*** Information provided

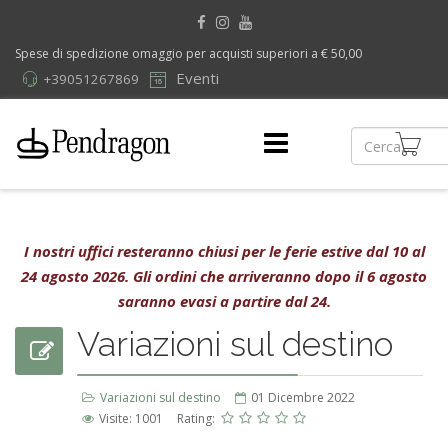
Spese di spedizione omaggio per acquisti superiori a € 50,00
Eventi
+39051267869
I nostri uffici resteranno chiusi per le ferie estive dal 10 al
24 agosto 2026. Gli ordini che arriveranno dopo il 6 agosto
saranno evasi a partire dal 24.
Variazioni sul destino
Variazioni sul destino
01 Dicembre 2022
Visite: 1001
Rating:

******

> **Task requirements**:
Repeat the records exactly, without the pictures.

> **Written answer**:
Spese di spedizione omaggio per acquisti superiori a € 50,00
Eventi
+39051267869
I nostri uffici resteranno chiusi per le ferie estive dal 10 al
24 agosto 2026. Gli ordini che arriveranno dopo il 6 agosto
saranno evasi a partire dal 24.
Variazioni sul destino
Variazioni sul destino
01 Dicembre 2022
Visite: 1001
Rating:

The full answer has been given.